BEGIN INPUT RECORDS
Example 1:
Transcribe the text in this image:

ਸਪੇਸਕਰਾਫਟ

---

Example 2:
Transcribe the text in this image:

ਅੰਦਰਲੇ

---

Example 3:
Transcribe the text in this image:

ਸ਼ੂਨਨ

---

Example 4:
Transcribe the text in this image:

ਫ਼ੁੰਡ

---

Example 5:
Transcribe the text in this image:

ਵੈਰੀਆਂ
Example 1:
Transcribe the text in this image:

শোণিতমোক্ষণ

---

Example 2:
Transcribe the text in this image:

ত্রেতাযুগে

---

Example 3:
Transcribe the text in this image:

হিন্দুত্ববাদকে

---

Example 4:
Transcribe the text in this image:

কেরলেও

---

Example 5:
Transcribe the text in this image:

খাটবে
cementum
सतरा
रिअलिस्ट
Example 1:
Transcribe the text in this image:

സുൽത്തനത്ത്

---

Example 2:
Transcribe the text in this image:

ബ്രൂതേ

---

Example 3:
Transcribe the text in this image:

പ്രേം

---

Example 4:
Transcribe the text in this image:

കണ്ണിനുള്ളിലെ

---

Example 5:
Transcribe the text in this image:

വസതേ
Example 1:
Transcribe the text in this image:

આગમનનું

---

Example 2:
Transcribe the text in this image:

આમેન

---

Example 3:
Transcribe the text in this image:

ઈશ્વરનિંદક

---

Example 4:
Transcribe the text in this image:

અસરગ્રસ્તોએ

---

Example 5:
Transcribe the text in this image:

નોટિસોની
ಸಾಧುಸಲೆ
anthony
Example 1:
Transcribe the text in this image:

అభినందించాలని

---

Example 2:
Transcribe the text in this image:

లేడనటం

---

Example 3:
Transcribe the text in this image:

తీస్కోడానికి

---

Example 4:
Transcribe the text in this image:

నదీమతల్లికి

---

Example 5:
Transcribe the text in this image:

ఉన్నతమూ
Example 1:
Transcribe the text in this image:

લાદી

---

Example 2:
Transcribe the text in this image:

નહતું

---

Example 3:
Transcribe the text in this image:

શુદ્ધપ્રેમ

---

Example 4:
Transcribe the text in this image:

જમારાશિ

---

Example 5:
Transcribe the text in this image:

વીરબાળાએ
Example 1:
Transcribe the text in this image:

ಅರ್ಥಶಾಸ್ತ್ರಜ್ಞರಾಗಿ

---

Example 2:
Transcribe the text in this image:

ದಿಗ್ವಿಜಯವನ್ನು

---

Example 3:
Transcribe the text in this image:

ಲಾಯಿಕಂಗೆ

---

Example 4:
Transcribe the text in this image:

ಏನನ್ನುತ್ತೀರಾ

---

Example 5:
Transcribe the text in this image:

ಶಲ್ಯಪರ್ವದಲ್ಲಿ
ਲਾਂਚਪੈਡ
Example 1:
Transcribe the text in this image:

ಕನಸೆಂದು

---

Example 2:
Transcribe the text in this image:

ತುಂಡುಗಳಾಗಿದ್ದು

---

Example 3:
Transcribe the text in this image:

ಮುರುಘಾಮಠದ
END INPUT RECORDS
The data given before this task must be transcribed exactly and in full.

_TASK SOLUTION_:
Example 1:
Transcribe the text in this image:

ਸਪੇਸਕਰਾਫਟ

---

Example 2:
Transcribe the text in this image:

ਅੰਦਰਲੇ

---

Example 3:
Transcribe the text in this image:

ਸ਼ੂਨਨ

---

Example 4:
Transcribe the text in this image:

ਫ਼ੁੰਡ

---

Example 5:
Transcribe the text in this image:

ਵੈਰੀਆਂ
Example 1:
Transcribe the text in this image:

শোণিতমোক্ষণ

---

Example 2:
Transcribe the text in this image:

ত্রেতাযুগে

---

Example 3:
Transcribe the text in this image:

হিন্দুত্ববাদকে

---

Example 4:
Transcribe the text in this image:

কেরলেও

---

Example 5:
Transcribe the text in this image:

খাটবে
cementum
सतरा
रिअलिस्ट
Example 1:
Transcribe the text in this image:

സുൽത്തനത്ത്

---

Example 2:
Transcribe the text in this image:

ബ്രൂതേ

---

Example 3:
Transcribe the text in this image:

പ്രേം

---

Example 4:
Transcribe the text in this image:

കണ്ണിനുള്ളിലെ

---

Example 5:
Transcribe the text in this image:

വസതേ
Example 1:
Transcribe the text in this image:

આગમનનું

---

Example 2:
Transcribe the text in this image:

આમેન

---

Example 3:
Transcribe the text in this image:

ઈશ્વરનિંદક

---

Example 4:
Transcribe the text in this image:

અસરગ્રસ્તોએ

---

Example 5:
Transcribe the text in this image:

નોટિસોની
ಸಾಧುಸಲೆ
anthony
Example 1:
Transcribe the text in this image:

అభినందించాలని

---

Example 2:
Transcribe the text in this image:

లేడనటం

---

Example 3:
Transcribe the text in this image:

తీస్కోడానికి

---

Example 4:
Transcribe the text in this image:

నదీమతల్లికి

---

Example 5:
Transcribe the text in this image:

ఉన్నతమూ
Example 1:
Transcribe the text in this image:

લાદી

---

Example 2:
Transcribe the text in this image:

નહતું

---

Example 3:
Transcribe the text in this image:

શુદ્ધપ્રેમ

---

Example 4:
Transcribe the text in this image:

જમારાશિ

---

Example 5:
Transcribe the text in this image:

વીરબાળાએ
Example 1:
Transcribe the text in this image:

ಅರ್ಥಶಾಸ್ತ್ರಜ್ಞರಾಗಿ

---

Example 2:
Transcribe the text in this image:

ದಿಗ್ವಿಜಯವನ್ನು

---

Example 3:
Transcribe the text in this image:

ಲಾಯಿಕಂಗೆ

---

Example 4:
Transcribe the text in this image:

ಏನನ್ನುತ್ತೀರಾ

---

Example 5:
Transcribe the text in this image:

ಶಲ್ಯಪರ್ವದಲ್ಲಿ
ਲਾਂਚਪੈਡ
Example 1:
Transcribe the text in this image:

ಕನಸೆಂದು

---

Example 2:
Transcribe the text in this image:

ತುಂಡುಗಳಾಗಿದ್ದು

---

Example 3:
Transcribe the text in this image:

ಮುರುಘಾಮಠದ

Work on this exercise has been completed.